Søren Aabye Kierkegaard

1813 - 1855

 

 

An sich ist Müßiggang durchaus nicht eine Wurzel allen Übels, sondern ist, im Gegenteil, ein geradezu göttliches Leben, solange man sich nicht langweilt.

 

Müßiggang ist nichts Übles, ja man muss sagen: Ein Mensch, der für diesen keinen Sinn hat, zeigt damit, dass er sich nicht zur Humanität erhoben hat.

 

Es gibt eine unermüdliche Geschäftigkeit, die den Menschen aus der Welt des Geistes ausschließt und auf eine Stufe mit den Tieren stellt, die instinktiv immer in Bewegung sein müssen.

 

Man unterziehe sich niemals einer Berufsarbeit.
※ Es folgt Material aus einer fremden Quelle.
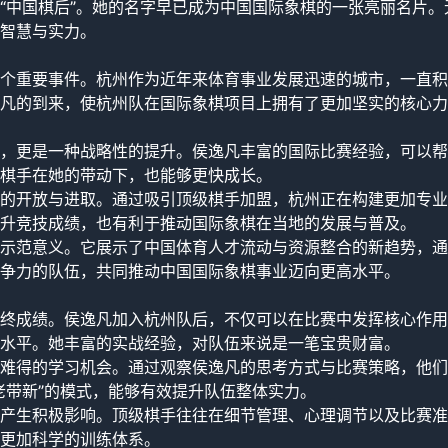
“中国棋后”。她的名字早已成为中国国际象棋的一张亮丽名片。
智慧与实力。
个重要事件。杭州作为近年来体育事业发展迅速的城市，一直积
凡的到来，使杭州队在国际象棋项目上拥有了更加坚实的核心力
，更是一种战略性的提升。侯逸凡丰富的国际比赛经验，可以帮
棋手在她的带动下，也能够更快成长。
的开放与进取。通过吸引顶级棋手加盟，杭州正在构建更加专业
升竞技成绩，也有利于推动国际象棋在当地的发展与普及。
示范意义。它展示了中国体育人才流动与资源整合的新趋势，通
争力的队伍，共同推动中国国际象棋事业迈向更高水平。
终成绩。侯逸凡加入杭州队后，不仅可以在比赛中发挥核心作用
水平。她丰富的实战经验，对队伍来说是一笔宝贵财富。
难得的学习机会。通过观察侯逸凡的思考方式与比赛策略，他们
老带新”的模式，能够有效提升队伍整体实力。
产生积极影响。顶级棋手往往在细节管理、心理调节以及比赛准
更加科学的训练体系。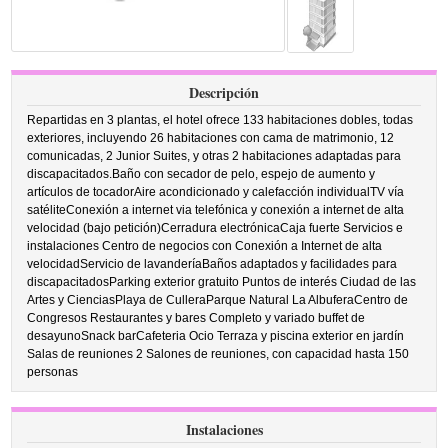
Descripción
Repartidas en 3 plantas, el hotel ofrece 133 habitaciones dobles, todas
exteriores, incluyendo 26 habitaciones con cama de matrimonio, 12
comunicadas, 2 Junior Suites, y otras 2 habitaciones adaptadas para
discapacitados.Baño con secador de pelo, espejo de aumento y
artículos de tocadorAire acondicionado y calefacción individualTV vía
satéliteConexión a internet via telefónica y conexión a internet de alta
velocidad (bajo petición)Cerradura electrónicaCaja fuerte Servicios e
instalaciones Centro de negocios con Conexión a Internet de alta
velocidadServicio de lavanderíaBaños adaptados y facilidades para
discapacitadosParking exterior gratuito Puntos de interés Ciudad de las
Artes y CienciasPlaya de CulleraParque Natural La AlbuferaCentro de
Congresos Restaurantes y bares Completo y variado buffet de
desayunoSnack barCafeteria Ocio Terraza y piscina exterior en jardín
Salas de reuniones 2 Salones de reuniones, con capacidad hasta 150
personas
Instalaciones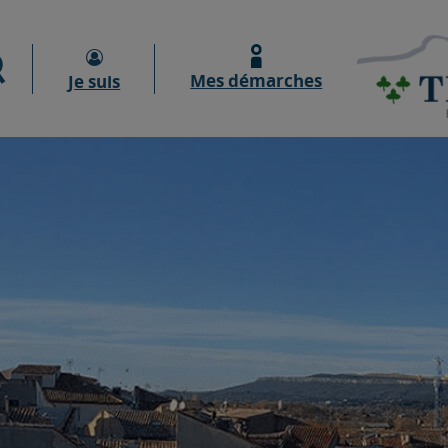
Moteur de recherche
Mes démarches
Je suis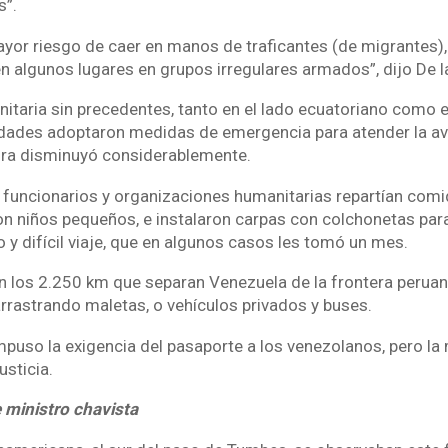
s”.
ayor riesgo de caer en manos de traficantes (de migrantes),
n algunos lugares en grupos irregulares armados”, dijo De la 
nitaria sin precedentes, tanto en el lado ecuatoriano como e
ridades adoptaron medidas de emergencia para atender la a
ora disminuyó considerablemente.
funcionarios y organizaciones humanitarias repartían comida
n niños pequeños, e instalaron carpas con colchonetas par
 y difícil viaje, que en algunos casos les tomó un mes.
n los 2.250 km que separan Venezuela de la frontera peruan
rrastrando maletas, o vehículos privados y buses.
puso la exigencia del pasaporte a los venezolanos, pero la
usticia.
e ministro chavista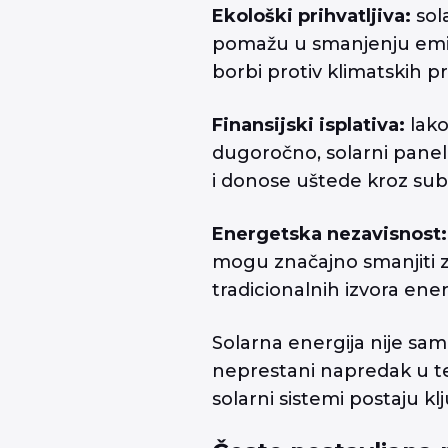
Ekološki prihvatljiva:
sol
pomažu u smanjenju emisi
borbi protiv klimatskih 
Finansijski isplativa:
lako
dugoročno, solarni panel
i donose uštede kroz subv
Energetska nezavisnost:
mogu značajno smanjiti 
tradicionalnih izvora ener
Solarna energija nije sa
neprestani napredak u te
solarni sistemi postaju k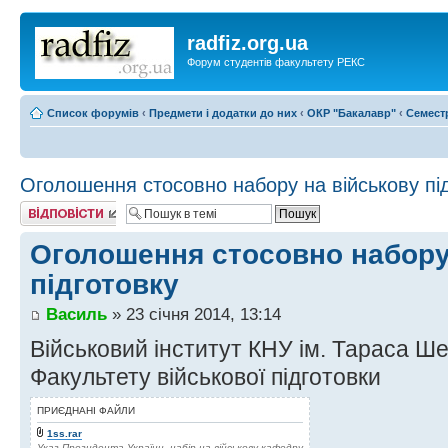
radfiz.org.ua
Форум студентів факультету РЕКС
Список форумів
‹
Предмети і додатки до них
‹
ОКР "Бакалавр"
‹
Семест
Оголошення стосовно набору на військову пі
Відповісти
Оголошення стосовно набору
підготовку
Василь
» 23 січня 2014, 13:14
Військовий інститут КНУ ім. Тараса Ш
Факультету військової підготовки
ПРИЄДНАНІ ФАЙЛИ
1ss.rar
Указ Президента України, набір на військову кафедру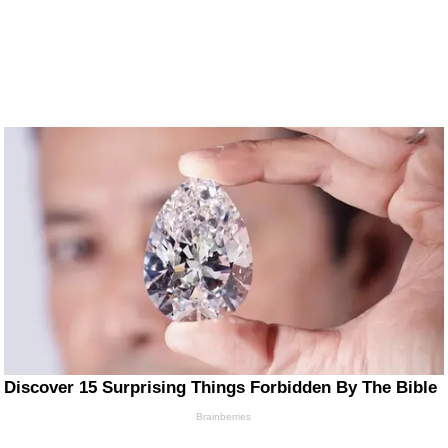
Discover 15 Surprising Things Forbidden By The Bible
Brainberries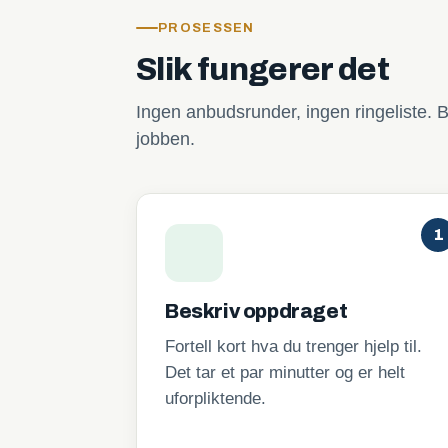
PROSESSEN
Slik fungerer det
Ingen anbudsrunder, ingen ringeliste. B
jobben.
1
Beskriv oppdraget
Fortell kort hva du trenger hjelp til.
Det tar et par minutter og er helt
uforpliktende.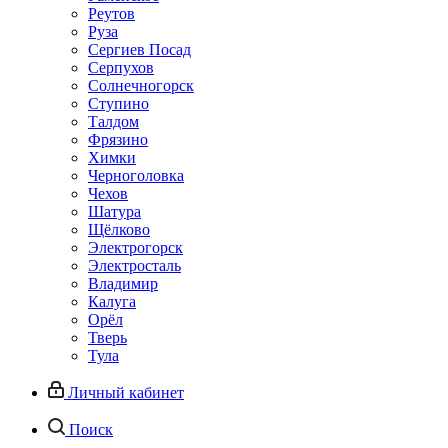
Реутов
Руза
Сергиев Посад
Серпухов
Солнечногорск
Ступино
Талдом
Фрязино
Химки
Черноголовка
Чехов
Шатура
Щёлково
Электрогорск
Электросталь
Владимир
Калуга
Орёл
Тверь
Тула
Личный кабинет
Поиск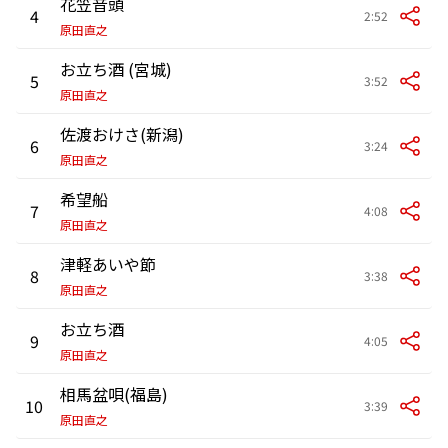
花笠音頭
4
2:52
原田直之
お立ち酒 (宮城)
5
3:52
原田直之
佐渡おけさ(新潟)
6
3:24
原田直之
希望船
7
4:08
原田直之
津軽あいや節
8
3:38
原田直之
お立ち酒
9
4:05
原田直之
相馬盆唄(福島)
10
3:39
原田直之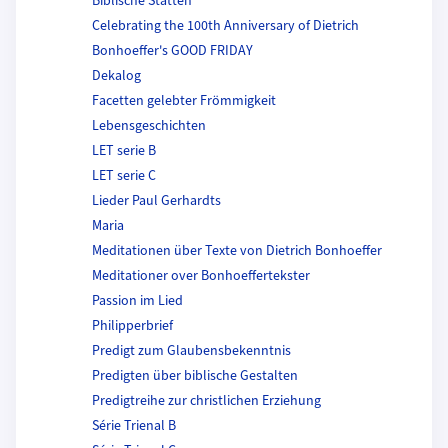
Biblische Stätten
Celebrating the 100th Anniversary of Dietrich
Bonhoeffer's GOOD FRIDAY
Dekalog
Facetten gelebter Frömmigkeit
Lebensgeschichten
LET serie B
LET serie C
Lieder Paul Gerhardts
Maria
Meditationen über Texte von Dietrich Bonhoeffer
Meditationer over Bonhoeffertekster
Passion im Lied
Philipperbrief
Predigt zum Glaubensbekenntnis
Predigten über biblische Gestalten
Predigtreihe zur christlichen Erziehung
Série Trienal B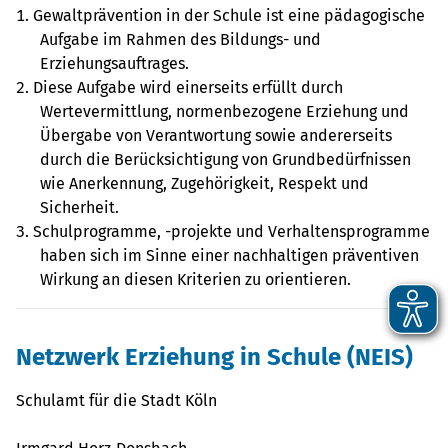
Gewaltprävention in der Schule ist eine pädagogische
Aufgabe im Rahmen des Bildungs- und
Erziehungsauftrages.
Diese Aufgabe wird einerseits erfüllt durch
Wertevermittlung, normenbezogene Erziehung und
Übergabe von Verantwortung sowie andererseits
durch die Berücksichtigung von Grundbedürfnissen
wie Anerkennung, Zugehörigkeit, Respekt und
Sicherheit.
Schulprogramme, -projekte und Verhaltensprogramme
haben sich im Sinne einer nachhaltigen präventiven
Wirkung an diesen Kriterien zu orientieren.
Netzwerk Erziehung in Schule (NEIS)
Schulamt für die Stadt Köln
Tut man das, so wird man schlecht und recht ein Allerweltsmensch, ein kleines Rädchen in der Maschine des Staatsorganismus.

 

Müßiggang, pflegt man zu sagen, ist aller Laster Anfang. Um dem Laster zu wehren, empfiehlt man die Arbeit. Es ist indessen [...] leicht ersichtlich, dass die ganze Betrachtung von sehr plebejischer Extraktion ist. Müßiggang als solcher ist keineswegs des Lasters Anfang, im Gegenteil, er ist ein wahrhaft göttliches Leben, wenn man sich nicht langweilt. Freilich, Müßiggang kann den Anlass geben, dass man sein Vermögen verliert usw., doch die adlige Natur fürchtet dergleichen nicht, wohl aber die Langeweile. Die olympischen Götter langweilten sich nicht; sie lebten glücklich in glücklichem Müßiggang. Eine weibliche Schönheit, die weder näht noch spinnt noch bügelt noch liest noch musiziert, ist glücklich im Müßiggang; denn sie langweilt sich nicht, Müßiggang ist also so wenig aller Laster Anfang, dass er vielmehr das wahre Gute ist.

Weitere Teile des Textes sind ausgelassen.